_Supplied text_.
┄┄┄┄┄┄
# Scored! Monark spartan!



## partsguy (May 9, 2011)

ITS A KEEPER!

I haven't got one this good at this price in a long, long time. For $25 and some junk frames and parts I never get the chance to scrap, I got this from the neighbor down the street Friday night as I was hitting early yard sales in ym area. The next day was the big community sale. It was at the top of a pile of scrap metal, although, this was destined for a collector that backed out. I know this is Huffy built and its a 1961. Can't wait to clean this one up this summer. I rode him around a bit and he runs just fine, brakes need a little bit of adjustment, but not bad. I got rid of two cleaned-out parts bikes and a heap of parts, got some extra space, and a nice new ride.

Besides, My '63 Huffy I think is lonely, LOL! On top of that, its my school's colors; red, white and my '63 is black.

In the garage:











Soakin up the sun...


----------



## scrubbinrims (May 9, 2011)

From the looks of that seat, I think you found Ron Jeremy's bicycle growing up.


----------



## partsguy (May 9, 2011)

Whos Ron Jeremy?


----------



## chitown (May 9, 2011)

http://tinyurl.com/3vhld6v


----------



## partsguy (May 9, 2011)

Well, fomr what I've found, I am more motivated now to get rid of the seat I suppose, LOL!


----------



## chitown (May 9, 2011)

It's actually a pretty cool seat... just has a bad rap. Ain't the seats fault it's shaped that way. Kinda the missing link on the banana seat evolutionary scale. Neat bike though... regardless of what anyone thinks of the seat.


----------



## Larmo63 (May 9, 2011)

Who's Ron Jeremy?? Are you kidding me? Did you grow up on the moon?


----------



## partsguy (May 9, 2011)

Yes I did, I met Neil Armstrong when he landed there.


----------



## OldRider (May 9, 2011)

Not hard to tell you're from a different era then the majority of us


----------



## partsguy (May 10, 2011)

Got that right! Most guys here are in their 30s and up, I'm only 17!


----------
┄┄┄┄┄┄
(Human pose images with coordinates)
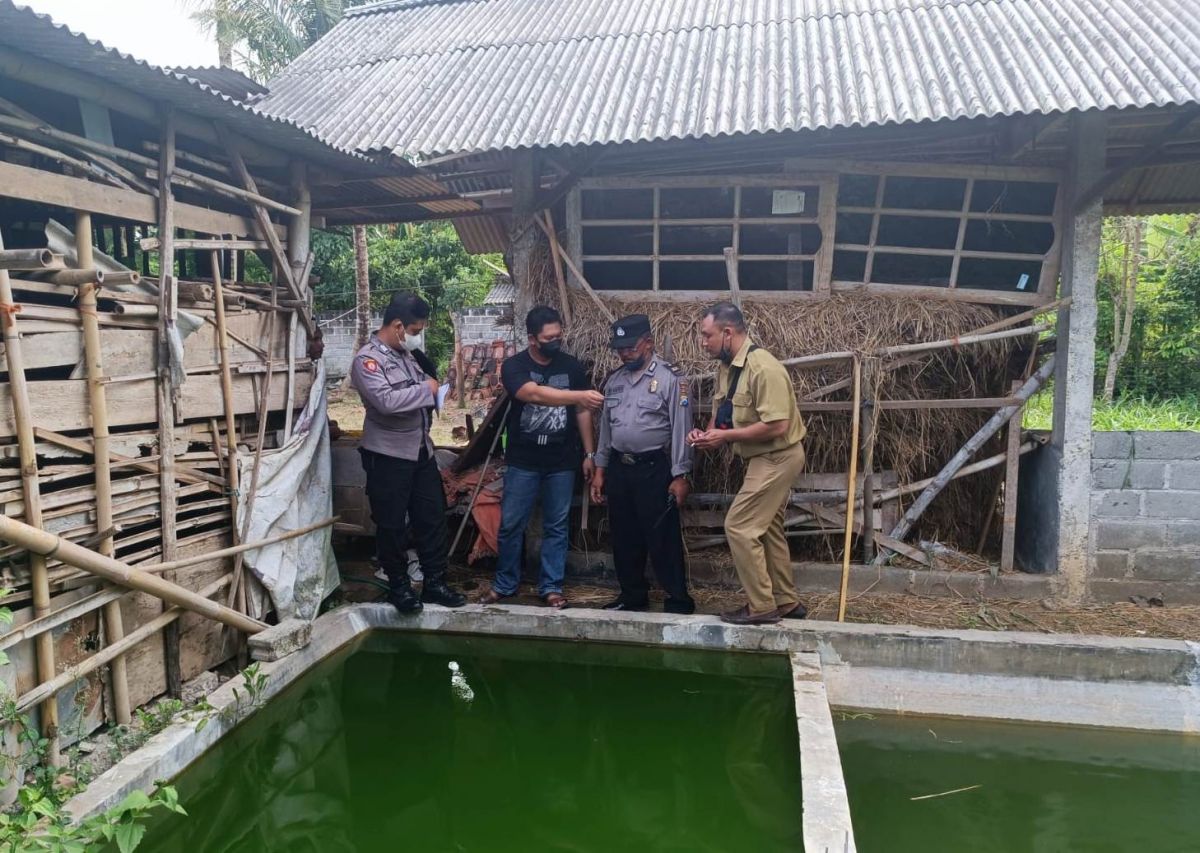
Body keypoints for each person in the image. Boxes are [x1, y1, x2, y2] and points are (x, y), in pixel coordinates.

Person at [688, 302, 808, 625]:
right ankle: (785, 601)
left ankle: (761, 607)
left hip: (778, 456)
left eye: (707, 335)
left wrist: (726, 437)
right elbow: (723, 415)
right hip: (762, 458)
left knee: (739, 526)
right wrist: (706, 434)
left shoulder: (763, 368)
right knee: (767, 527)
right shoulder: (727, 368)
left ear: (727, 333)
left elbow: (778, 425)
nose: (703, 342)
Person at [351, 292, 467, 614]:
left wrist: (433, 390)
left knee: (432, 518)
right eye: (415, 330)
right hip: (387, 455)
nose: (418, 337)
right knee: (391, 525)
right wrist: (426, 390)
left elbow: (424, 386)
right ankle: (399, 587)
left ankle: (435, 583)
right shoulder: (367, 360)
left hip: (420, 451)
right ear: (398, 326)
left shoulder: (407, 355)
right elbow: (385, 402)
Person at [481, 306, 603, 608]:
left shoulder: (571, 367)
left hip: (561, 461)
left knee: (557, 526)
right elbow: (531, 393)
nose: (555, 342)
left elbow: (582, 412)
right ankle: (505, 583)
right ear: (532, 339)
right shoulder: (514, 366)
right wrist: (579, 395)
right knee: (511, 524)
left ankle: (551, 586)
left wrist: (589, 453)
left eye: (559, 336)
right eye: (549, 338)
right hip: (523, 460)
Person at [589, 314, 696, 614]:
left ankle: (677, 599)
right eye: (620, 349)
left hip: (653, 468)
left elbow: (682, 429)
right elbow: (606, 431)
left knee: (662, 536)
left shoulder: (671, 379)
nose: (624, 354)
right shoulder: (614, 381)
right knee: (624, 535)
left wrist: (681, 475)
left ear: (648, 342)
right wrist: (600, 470)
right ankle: (632, 596)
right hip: (620, 469)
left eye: (630, 347)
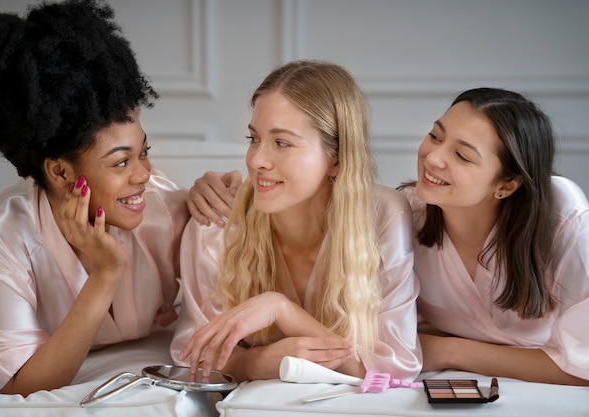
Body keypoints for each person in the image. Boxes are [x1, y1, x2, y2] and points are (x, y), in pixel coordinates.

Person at [189, 87, 589, 386]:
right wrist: (206, 189)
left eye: (463, 155)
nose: (433, 157)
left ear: (507, 184)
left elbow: (583, 369)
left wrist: (450, 350)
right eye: (436, 135)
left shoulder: (562, 219)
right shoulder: (405, 215)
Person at [0, 0, 188, 395]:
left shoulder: (167, 208)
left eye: (144, 152)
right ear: (62, 172)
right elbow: (17, 386)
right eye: (121, 163)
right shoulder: (7, 227)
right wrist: (105, 272)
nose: (144, 175)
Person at [170, 60, 422, 382]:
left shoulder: (383, 216)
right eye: (253, 139)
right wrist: (254, 363)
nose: (257, 160)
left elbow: (397, 369)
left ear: (337, 158)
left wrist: (282, 310)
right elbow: (190, 358)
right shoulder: (216, 226)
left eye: (282, 143)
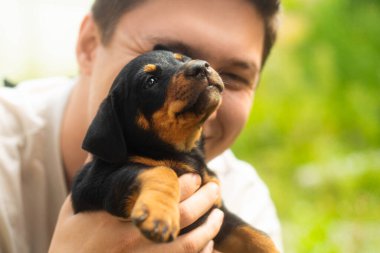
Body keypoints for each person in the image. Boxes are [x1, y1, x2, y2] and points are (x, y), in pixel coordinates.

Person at [0, 0, 282, 252]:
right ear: (90, 45)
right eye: (152, 75)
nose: (202, 68)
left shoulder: (244, 195)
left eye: (234, 74)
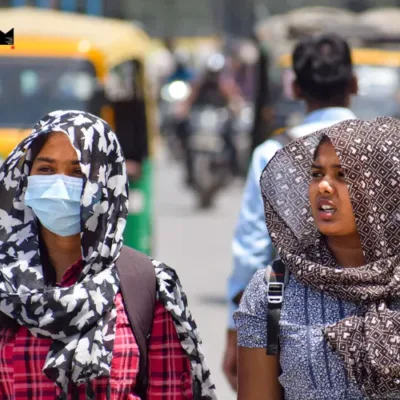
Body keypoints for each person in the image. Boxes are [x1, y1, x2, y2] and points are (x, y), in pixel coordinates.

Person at [0, 110, 218, 400]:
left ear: (106, 183)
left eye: (78, 172)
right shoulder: (6, 284)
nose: (58, 184)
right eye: (45, 170)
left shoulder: (144, 285)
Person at [223, 33, 359, 390]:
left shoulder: (272, 152)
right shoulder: (378, 149)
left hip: (283, 314)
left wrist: (236, 326)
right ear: (354, 83)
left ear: (295, 89)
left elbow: (252, 244)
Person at [235, 116, 400, 399]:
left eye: (342, 175)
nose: (323, 186)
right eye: (316, 174)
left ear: (384, 186)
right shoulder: (274, 288)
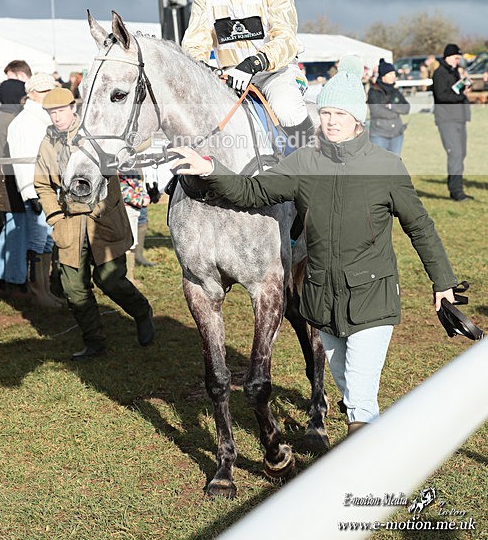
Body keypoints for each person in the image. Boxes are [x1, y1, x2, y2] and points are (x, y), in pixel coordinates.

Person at [169, 56, 458, 435]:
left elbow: (420, 226)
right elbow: (253, 191)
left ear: (358, 120)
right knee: (344, 381)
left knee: (360, 400)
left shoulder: (386, 166)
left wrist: (443, 282)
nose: (332, 120)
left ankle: (364, 479)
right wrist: (211, 170)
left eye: (341, 113)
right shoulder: (304, 162)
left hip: (372, 295)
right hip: (322, 301)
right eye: (326, 113)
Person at [34, 88, 155, 359]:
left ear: (73, 108)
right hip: (70, 224)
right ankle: (94, 343)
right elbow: (42, 184)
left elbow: (136, 143)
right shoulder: (48, 143)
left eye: (61, 111)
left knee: (110, 279)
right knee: (74, 290)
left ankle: (141, 311)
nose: (57, 117)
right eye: (52, 113)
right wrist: (54, 216)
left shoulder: (96, 131)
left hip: (103, 220)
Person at [181, 0, 313, 148]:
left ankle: (314, 168)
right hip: (229, 79)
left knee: (286, 110)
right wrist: (207, 71)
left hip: (274, 74)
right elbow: (193, 45)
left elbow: (286, 39)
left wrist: (253, 64)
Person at [7, 72, 61, 307]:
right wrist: (30, 192)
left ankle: (45, 290)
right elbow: (23, 160)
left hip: (50, 187)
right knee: (38, 240)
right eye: (44, 91)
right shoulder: (24, 122)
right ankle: (38, 291)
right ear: (32, 93)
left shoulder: (43, 117)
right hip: (37, 189)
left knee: (47, 240)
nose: (49, 95)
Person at [0, 79, 28, 301]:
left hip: (1, 184)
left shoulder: (0, 117)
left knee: (8, 232)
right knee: (16, 234)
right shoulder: (11, 120)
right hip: (9, 185)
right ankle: (13, 283)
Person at [431, 43, 472, 202]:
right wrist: (461, 96)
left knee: (461, 154)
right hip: (447, 120)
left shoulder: (454, 73)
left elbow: (454, 93)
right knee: (455, 153)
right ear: (448, 56)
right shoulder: (440, 73)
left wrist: (463, 90)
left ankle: (457, 188)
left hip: (459, 119)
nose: (457, 61)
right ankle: (456, 191)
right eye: (456, 58)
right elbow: (442, 96)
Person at [367, 58, 411, 155]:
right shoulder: (374, 91)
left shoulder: (395, 91)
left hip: (397, 134)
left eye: (394, 74)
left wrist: (391, 107)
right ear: (383, 76)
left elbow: (406, 108)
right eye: (390, 74)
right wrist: (396, 113)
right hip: (379, 134)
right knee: (379, 166)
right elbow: (376, 111)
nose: (393, 76)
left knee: (394, 166)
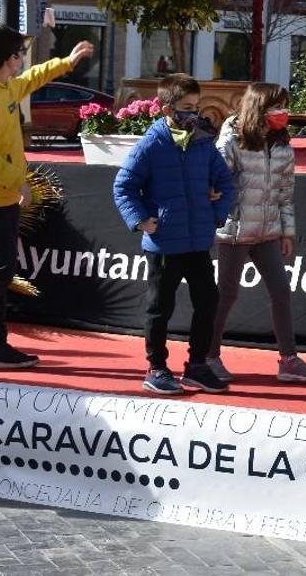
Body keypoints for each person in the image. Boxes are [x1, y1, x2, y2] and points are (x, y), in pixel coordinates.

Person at [0, 26, 94, 370]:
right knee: (0, 268)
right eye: (19, 54)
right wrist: (18, 181)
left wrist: (65, 63)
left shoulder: (4, 87)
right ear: (9, 58)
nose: (23, 59)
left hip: (2, 193)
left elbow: (31, 80)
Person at [113, 74, 236, 395]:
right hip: (164, 244)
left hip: (198, 241)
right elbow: (123, 186)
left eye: (196, 107)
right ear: (167, 109)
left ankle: (196, 366)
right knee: (160, 308)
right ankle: (157, 368)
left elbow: (225, 183)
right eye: (186, 107)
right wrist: (141, 220)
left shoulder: (203, 143)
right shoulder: (152, 144)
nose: (193, 113)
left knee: (207, 301)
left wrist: (216, 214)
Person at [206, 82, 306, 384]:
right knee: (226, 294)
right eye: (276, 107)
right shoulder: (231, 141)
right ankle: (208, 356)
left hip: (268, 232)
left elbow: (286, 193)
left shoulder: (284, 145)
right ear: (259, 108)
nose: (284, 113)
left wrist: (287, 232)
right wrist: (215, 201)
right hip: (234, 231)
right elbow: (215, 178)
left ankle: (289, 360)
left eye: (286, 106)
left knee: (282, 291)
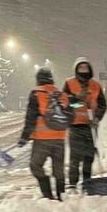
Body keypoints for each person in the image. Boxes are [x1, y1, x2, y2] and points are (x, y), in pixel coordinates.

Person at [18, 67, 69, 200]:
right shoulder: (60, 94)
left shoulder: (36, 93)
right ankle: (61, 196)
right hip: (60, 138)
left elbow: (31, 117)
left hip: (42, 140)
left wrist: (24, 137)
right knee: (59, 170)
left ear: (38, 80)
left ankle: (47, 195)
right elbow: (69, 113)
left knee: (35, 165)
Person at [62, 58, 107, 190]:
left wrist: (97, 118)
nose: (83, 70)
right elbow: (65, 103)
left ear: (89, 69)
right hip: (75, 125)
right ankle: (72, 182)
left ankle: (87, 181)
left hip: (90, 126)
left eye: (85, 68)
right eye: (80, 68)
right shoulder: (69, 83)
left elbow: (102, 105)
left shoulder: (96, 85)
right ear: (76, 69)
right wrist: (76, 99)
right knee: (75, 156)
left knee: (89, 155)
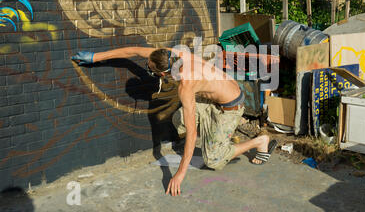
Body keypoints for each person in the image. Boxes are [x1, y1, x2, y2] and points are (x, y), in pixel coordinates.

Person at [71, 47, 277, 196]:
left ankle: (259, 142)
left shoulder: (186, 86)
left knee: (213, 159)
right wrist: (95, 57)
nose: (148, 70)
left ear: (163, 73)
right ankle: (219, 137)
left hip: (231, 107)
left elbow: (192, 134)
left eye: (151, 71)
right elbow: (131, 52)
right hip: (213, 96)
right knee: (180, 118)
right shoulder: (170, 54)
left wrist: (179, 173)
┄┄┄┄┄┄
_Problem requirements_. According to the forum thread, what did partsguy give the neighbor in exchange for the bike?

_Result of the task_. $25 plus some junk frames and parts.